Pour pallier le manque d’effectifs au sein du personnel, le CHU de Poitiers recrute. Une récente campagne publicitaire lancée fait polémique. Les syndicats hospitaliers montent au créneau. La direction, elle, plaide le second degré.
“On est choqués”. Jointe par téléphone ce jeudi, Karine Rousseau-Cingal, secrétaire générale CGT au CHU de Poitiers, accuse la dernière campagne publicitaire financée par l’établissement de santé d’être sexiste.
Sur une affiche, une infirmière prénommée “Nicole” annonce à un médecin qu’elle a été “recrutée directement en CDI”. Le médecin, qui l’en félicite, est assis à son bureau. “Donner cette image là, celle du grand médecin et de la petite infirmière dévouée, c’est dégradant”, déclare Karine Rousseau-Cingal. Elle dit avoir échangé avec des personnes qui se plaignent d'une campagne de publicité à "caractère archaïque, sexiste, et patriarcal".
Une campagne “sexiste, misogyne, rétrograde”
Le constat est le même pour le syndicat CNI 86. À Poitiers, son vice-président Florent Lieveaux confirme que la campagne de recrutement est “vraiment très mal perçue par les agents qui ne comprennent pas que la direction puisse faire de l’humour ces temps-ci”.
“Pour nous, cette campagne publicitaire est une campagne sexiste, misogyne et rétrograde”
Florent Lieveaux, vice président du CNI 86.
Mobilisé, le syndicat n’a pas pu échanger verbalement avec la direction du CHU de Poitiers. ”Nous avons tout de suite interpellé Madame Costa (directrice du CHU de Poitiers, ndlr). Dans un mail, elle nous a simplement indiqué que la campagne avait été validée par le directoire”. Le syndicat demande notamment le "retrait immédiat" de la campagne de recrutement.
Le CHU plaide le "second degré"
Contactée par France 3 Poitou-Charentes pour réagir aux réactions suscitées par cette campagne de communication, la direction du CHU de Poitiers défend ce jeudi une "démarche portée par la communauté hospitalière, soumise auprès d’étudiants et validée par le directoire de l’établissement". "La campagne qui vient d’être lancée, avec une tonalité volontairement décalée, s’appuie sur des images d’un thème de roman photos qui renvoie explicitement aux années 60 et 70 (...) Le décalage entre les mots et la photo invite le lecteur à une approche au second degré", défend Stéphan Maret, directeur de la communication du CHU de Poitiers.
Qu’elle que soit la campagne de communication, l’essentiel reste bien les mesures prises par le CHU de Poitiers pour mieux rémunérer son personnel
Stéphan Maret, directeur de la communication et du mécénat du CHU de Poitiers
"Le CHU de Poitiers est confronté aux difficultés que rencontre la grande majorité des hôpitaux sur les recrutements de personnel médical et paramédical", rappelle le directeur, qui indique que "depuis plusieurs semaines, ses sites d’urgence sur le département de la Vienne ont été durement éprouvés par cette situation alarmante".
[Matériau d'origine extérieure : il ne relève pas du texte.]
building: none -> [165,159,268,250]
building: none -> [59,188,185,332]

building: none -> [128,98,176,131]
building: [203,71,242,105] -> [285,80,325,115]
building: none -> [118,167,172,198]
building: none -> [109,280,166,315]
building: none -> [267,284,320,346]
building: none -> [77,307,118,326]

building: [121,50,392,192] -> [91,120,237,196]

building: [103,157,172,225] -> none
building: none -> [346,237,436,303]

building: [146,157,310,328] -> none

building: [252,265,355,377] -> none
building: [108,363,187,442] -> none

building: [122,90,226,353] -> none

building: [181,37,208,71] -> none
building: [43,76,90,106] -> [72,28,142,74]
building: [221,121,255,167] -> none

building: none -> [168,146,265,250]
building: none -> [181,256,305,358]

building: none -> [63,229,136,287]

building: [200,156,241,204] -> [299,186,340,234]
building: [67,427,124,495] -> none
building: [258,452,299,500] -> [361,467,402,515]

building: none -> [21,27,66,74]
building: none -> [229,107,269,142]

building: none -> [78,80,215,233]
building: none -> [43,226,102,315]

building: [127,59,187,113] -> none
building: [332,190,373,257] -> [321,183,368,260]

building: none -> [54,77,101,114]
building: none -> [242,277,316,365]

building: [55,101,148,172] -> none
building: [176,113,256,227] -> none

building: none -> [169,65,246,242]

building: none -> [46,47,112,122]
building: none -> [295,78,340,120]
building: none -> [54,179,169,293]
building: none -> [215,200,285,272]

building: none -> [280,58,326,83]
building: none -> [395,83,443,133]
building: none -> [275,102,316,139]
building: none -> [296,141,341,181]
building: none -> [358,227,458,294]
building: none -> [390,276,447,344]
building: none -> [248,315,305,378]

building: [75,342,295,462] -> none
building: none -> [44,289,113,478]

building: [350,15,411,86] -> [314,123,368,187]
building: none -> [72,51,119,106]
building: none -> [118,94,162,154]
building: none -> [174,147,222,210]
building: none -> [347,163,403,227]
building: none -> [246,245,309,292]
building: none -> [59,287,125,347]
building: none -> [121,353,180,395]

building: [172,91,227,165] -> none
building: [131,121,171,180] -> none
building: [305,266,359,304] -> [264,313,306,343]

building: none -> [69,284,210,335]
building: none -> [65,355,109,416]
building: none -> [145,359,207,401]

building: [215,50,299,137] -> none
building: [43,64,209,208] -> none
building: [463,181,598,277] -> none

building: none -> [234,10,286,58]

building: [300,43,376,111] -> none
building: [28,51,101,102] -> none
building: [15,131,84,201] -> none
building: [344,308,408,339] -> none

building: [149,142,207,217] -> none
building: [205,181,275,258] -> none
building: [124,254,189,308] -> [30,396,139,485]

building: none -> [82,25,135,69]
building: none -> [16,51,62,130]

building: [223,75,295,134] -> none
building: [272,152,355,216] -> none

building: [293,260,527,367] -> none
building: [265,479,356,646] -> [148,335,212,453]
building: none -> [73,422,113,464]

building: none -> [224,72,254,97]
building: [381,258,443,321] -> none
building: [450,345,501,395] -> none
Selon le site internet dédié au recrutement du CHU de Poitiers, 94 annonces pour des postes à pouvoir de suite sont en ligne. Ces emplois sont répartis entre tous les sites du CHU, à Poitiers, Châtellerault, Lusignan, Montmorillon et Loudun.
Un personnel soignant en souffrance
Outre les accusations de sexisme, la syndicaliste Karine Rousseau-Cingal dénonce le fait que l’obtention d’un CDI à l’hôpital soit perçu, dans la campagne de publicité, comme une victoire. “Signer un CDI ce n’est pas une victoire. On manque de personnel, on a des pédiatres qui s’en vont”, liste-t-elle, en rappelant que les services d’urgences de l’hôpital de Montmorillon près de Poitiers (Vienne) ont dû fermer plusieurs jours faute de personnel.
On a des collègues qui sont obligés de séparer leurs congés de 15 jours ou trois semaines qui ne peuvent pas les passer avec leur famille parce qu’on est en sous effectif.
Karine Rousseau-Cingal, secrétaire générale CGT au CHU de Poitiers,
Selon les syndicats, depuis la pandémie et la crise sanitaire liée au Covid-19, la situation de l’hôpital s’est largement dégradée. Tous se mobilisent pour alerter sur leurs conditions de travail. La semaine dernière à La Rochelle (Charente-Maritime), plusieurs grévistes du syndicat Sud-santé s’étaient installés dans le hall d’accueil du CHU pour dénoncer “une situation intolérable’.